KCLN
- Clinton, Iowa; United States;
- Frequency: 1390 kHz
- Branding: 1390 KCLN

Programming
- Format: Oldies
- Affiliations: ABC Radio

Ownership
- Owner: Brad and Ashley Gendreau; (Gendreau Broadcast LLC);
- Sister stations: KMCN

History
- First air date: 1956
- Call sign meaning: K C L i N ton

Technical information
- Licensing authority: FCC
- Facility ID: 33055
- Class: D
- Power: 1,000 watts (daytime) 91 watts (nighttime)
- Transmitter coordinates: 41°54′34″N 90°13′28″W﻿ / ﻿41.90944°N 90.22444°W

Links
- Public license information: Public file; LMS;
- Webcast: Listen Live
- Website: KCLN Online

= KCLN =

KCLN (1390 AM) is a commercial radio station licensed to serve the community of Clinton, Iowa. KCLN primarily airs an automated oldies format. KCLN and its sister station KMCN 94.7 MHz (formerly 97.7 MHz) were owned from 1999 to 2018 by Prairie Radio Communications, which purchased the facilities from K to Z Ltd. who had been the owners of the AM/FM combo since 1990. KCLN began broadcasting in 1956.
The KCLN call letters supposedly were an initialism for "Keep Clinton Listeners Notified". They changed the call letters to KLNT which existed from 1978 to 1998. The format was generally Country Music and then Adult Standards during that time. KLNT returned to using the KCLN call sign when their sister station switched from KCLN-FM to KZEG.

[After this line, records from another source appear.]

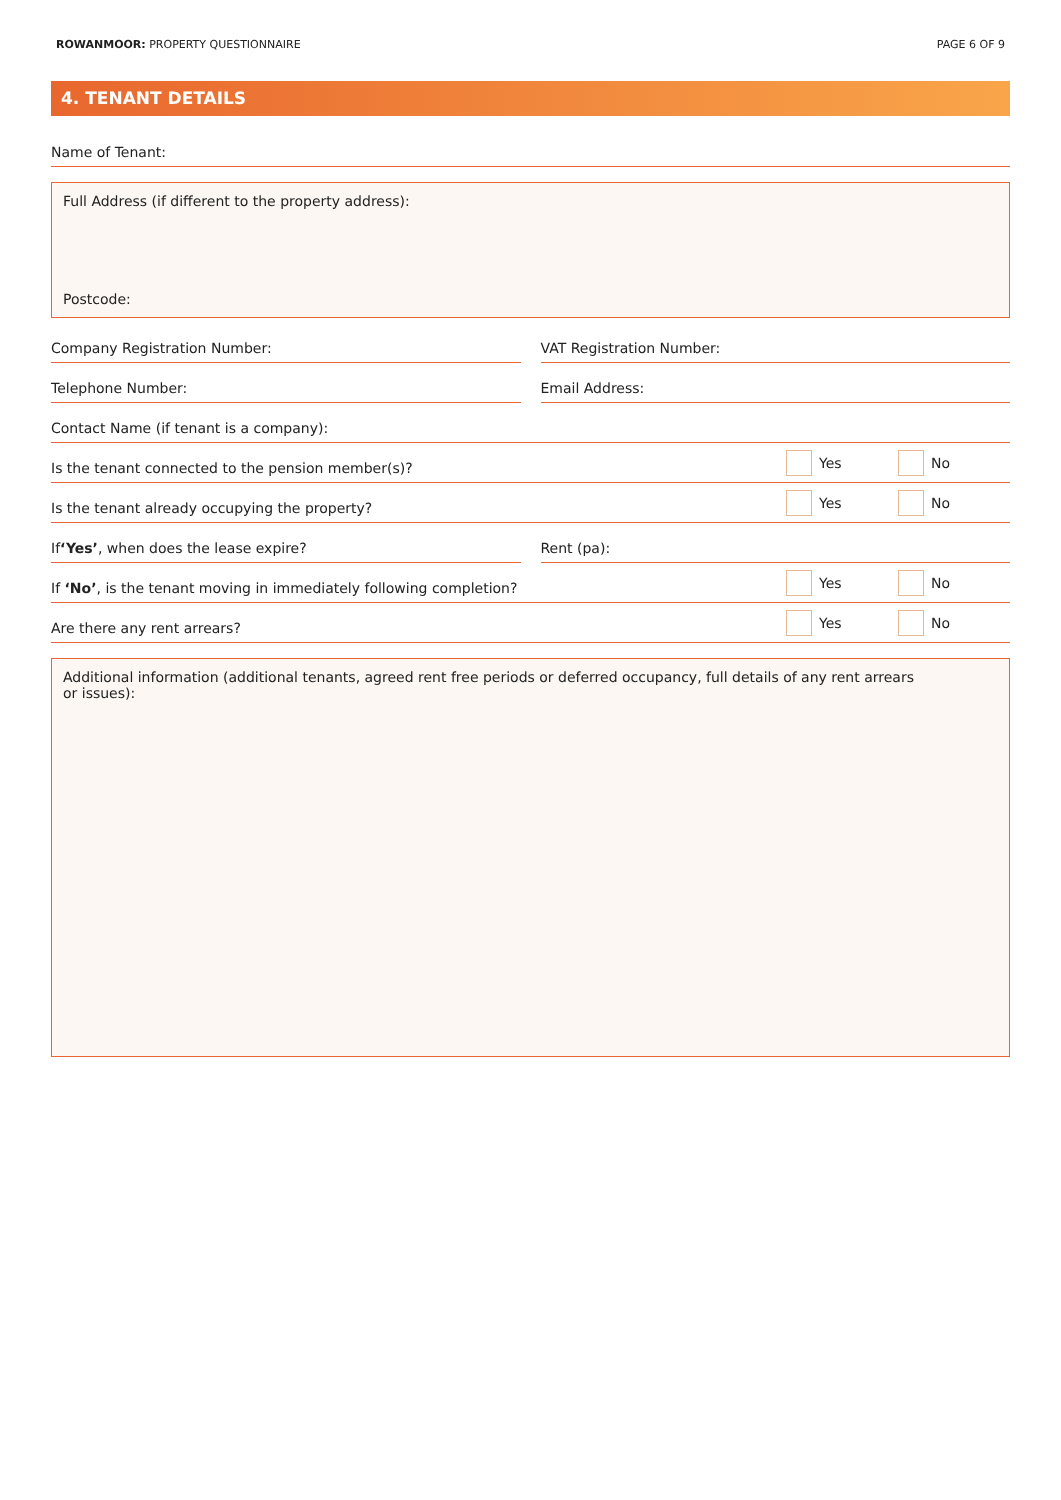ROWANMOOR: PROPERTY QUESTIONNAIRE
PAGE 6 OF 9
4. TENANT DETAILS
Name of Tenant:
Full Address (if different to the property address):
Postcode:
Company Registration Number: VAT Registration Number:
Telephone Number: Email Address:
Contact Name (if tenant is a company):
Is the tenant connected to the pension member(s)?
Yes
No
Is the tenant already occupying the property?
Yes
No
If ‘Yes’, when does the lease expire?
Rent (pa):
If ‘No’, is the tenant moving in immediately following completion?
Yes
No
Are there any rent arrears?
Yes
No
Additional information (additional tenants, agreed rent free periods or deferred occupancy, full details of any rent arrears
or issues):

The KCLN-AM antenna uses two towers arranged in a directional array, concentrating the signal north–south along the Mississippi River. One of the two towers hosts the FM antenna for sister station KMCN.

Effective March 15, 2018, Prairie Radio sold KCLN and KMCN to Gendreau Broadcast LLC for $240,000.